I heard Felix’s footsteps behind me, muffled by the thick Oriental rug. Then his heels clicked on the stone hearth. He seized my shoulders and forced me to look into his eyes. His gaze was dead; it was also deadly. “You’re repeating what the Director General told me…”
The fire tongs crashed to the warmed stone.
“He was right. Let me go, Felix.”
He released his grasp, but remained menacingly close.
“You’re more valuable to us than ever,” I said through tight lips. “It’s to everyone’s best interest that you forget Felix Maldonado and take on a new identity. The perfect spy has no personal life, no wife, no children, no house, no past.”
I spoke phlegmatically. Again Felix responded with the Mexican counterpart, Indian fatalism. “I don’t understand you. It doesn’t matter about me. But I don’t understand your game. They’ll gather all the information again and everything will begin all over.”
“For you, it began in a taxi, remember? That was the moment of no return, Felix, that unknowing step from reality to nightmare, the moment when everything that seems real and secure in your life slips away and becomes uncertain, unsure, and phantasmagoric. Do you believe you can simply return to your former life, assume an irretrievable reality, be an obscure bureaucrat and Don Juan and husband named Felix Maldonado?”

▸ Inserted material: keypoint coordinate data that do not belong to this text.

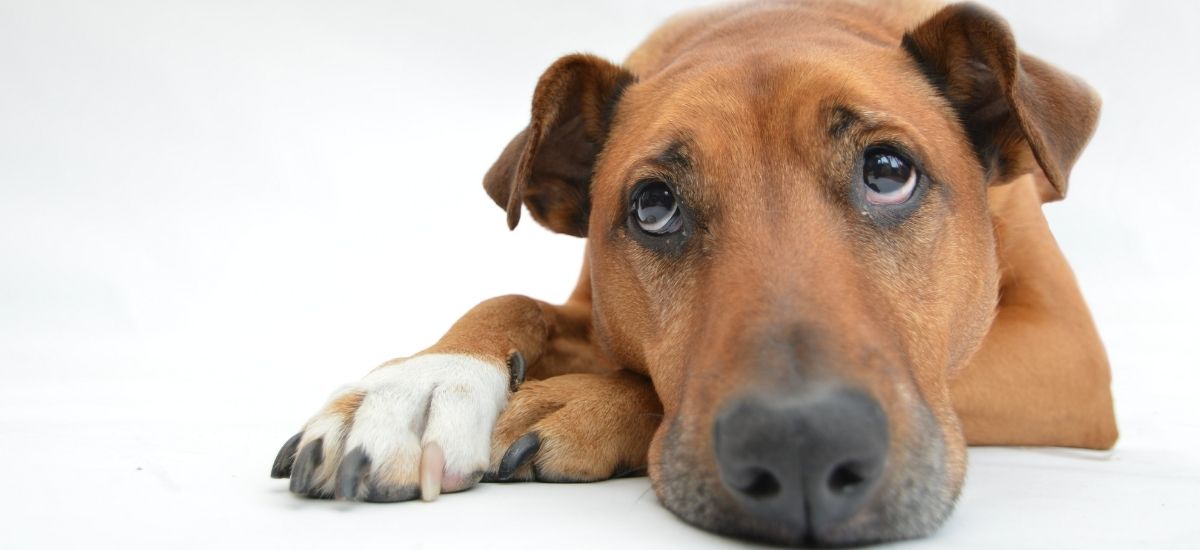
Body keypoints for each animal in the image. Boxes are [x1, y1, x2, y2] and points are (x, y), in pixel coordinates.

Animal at [270, 1, 1113, 545]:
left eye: (887, 171)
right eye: (652, 207)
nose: (800, 446)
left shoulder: (1067, 353)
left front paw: (588, 403)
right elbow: (511, 298)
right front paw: (419, 386)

I took Felix’s hand, though it was a risk; he would feel my dry, lizardlike skin. “I need you, Felix. And you’re right. The game will begin again. It’s like two cowardly and imperfect knights jousting in a dark labyrinth. The next time, however, they’ll find that their adversary is stronger and, what’s more, different. And so on and so on. That’s why I wanted them to recognize me this time; they won’t the next. And you will need me, because I’m the only person in the world who will still call you Felix Maldonado.”
“Ruth…?”
“No, no, don’t answer. You will offend me deeply if you underestimate me. Don’t make the mistake our enemies made. Don’t underestimate me, or my ability to disguise myself. You know, baldness can be an advantage. I simply put on a gray wig with an unruly lock of hair, I shave off my moustache, thicken my eyelids with makeup, add a few wrinkles, make my nose a little more acquiline, speak with any one of the many English accents I learned watching Shakespeare with you … Although at times I prefer to quote Lewis Carroll. Welcome to Wonderland.”
“Trevor.”
“And you, my friend, would have to take on the role of the March Hare…”

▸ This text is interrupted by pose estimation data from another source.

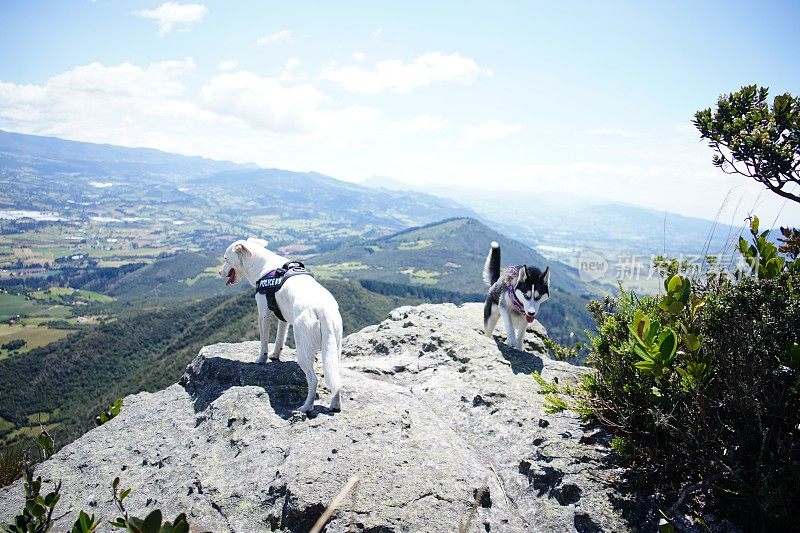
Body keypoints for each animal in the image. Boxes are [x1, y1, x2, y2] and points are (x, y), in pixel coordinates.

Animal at [219, 238, 344, 412]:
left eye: (226, 258)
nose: (219, 272)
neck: (262, 264)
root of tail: (323, 310)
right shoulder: (282, 318)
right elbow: (279, 339)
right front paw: (275, 356)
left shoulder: (263, 313)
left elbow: (264, 342)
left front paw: (262, 359)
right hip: (334, 348)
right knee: (336, 378)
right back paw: (335, 405)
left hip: (303, 350)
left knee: (313, 380)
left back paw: (306, 407)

“But Angelica was your sister…”
“ Poor Ophelia. No, hold my hand, Felix, even though my skin repels you. Add a neutral Colombian accent, interjections from the 1890’s, poppycock, pip-pip, balderdash … Are you following me, Felix?”

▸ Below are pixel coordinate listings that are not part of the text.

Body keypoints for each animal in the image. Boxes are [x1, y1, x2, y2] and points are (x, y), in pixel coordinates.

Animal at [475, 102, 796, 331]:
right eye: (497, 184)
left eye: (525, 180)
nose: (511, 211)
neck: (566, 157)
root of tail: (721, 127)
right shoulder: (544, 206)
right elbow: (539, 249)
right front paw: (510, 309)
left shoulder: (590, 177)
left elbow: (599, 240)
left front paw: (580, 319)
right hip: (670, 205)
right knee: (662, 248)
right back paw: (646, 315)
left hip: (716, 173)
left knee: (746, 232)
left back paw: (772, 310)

“But you were acting for the Arabs in Houston…”
“They know me as Trevor, an English homosexual expelled from the Foreign Office as a security risk. The Israelis and the CIA know me as Mann, a mercenary agent whose cover is a traveling job with Dow Chemical. You know me as Timon of Athens, your former classmate and owner of a petrochemical empire in Mexico. I serve them all so I can use them all, and so they will fear me. I’m not sitting in my library waiting for your telephone calls, Felix, while you risk your neck. I received your call in Mexico City telling me about poor Ophelia — that’s the only time you really surprised me — and three hours later I was in Houston looking like a Roman senator and giving a passable imitation of Claude Rains; tomorrow, after a four-hour flight, I’ll be in Washington presenting myself to the CIA in Langley as the questionable Mr. Mann, with a slight German accent and another passable imitation, this time of Conrad Veidt…”
I released Felix’s hand only because I’d run out of breath and couldn’t talk, only because I couldn’t touch him if I wasn’t talking, only because I wanted him to have his hands free to do whatever he pleased. I was giving him that freedom. Finally I had demonstrated that I, too, took risks, that he wasn’t the only one living dangerously. I’d finally canceled that debt from our youth.
“But Angelica was your sister,” Felix repeated, his voice, his eyes, his body, unbelieving, the hand with the pistol hanging limply.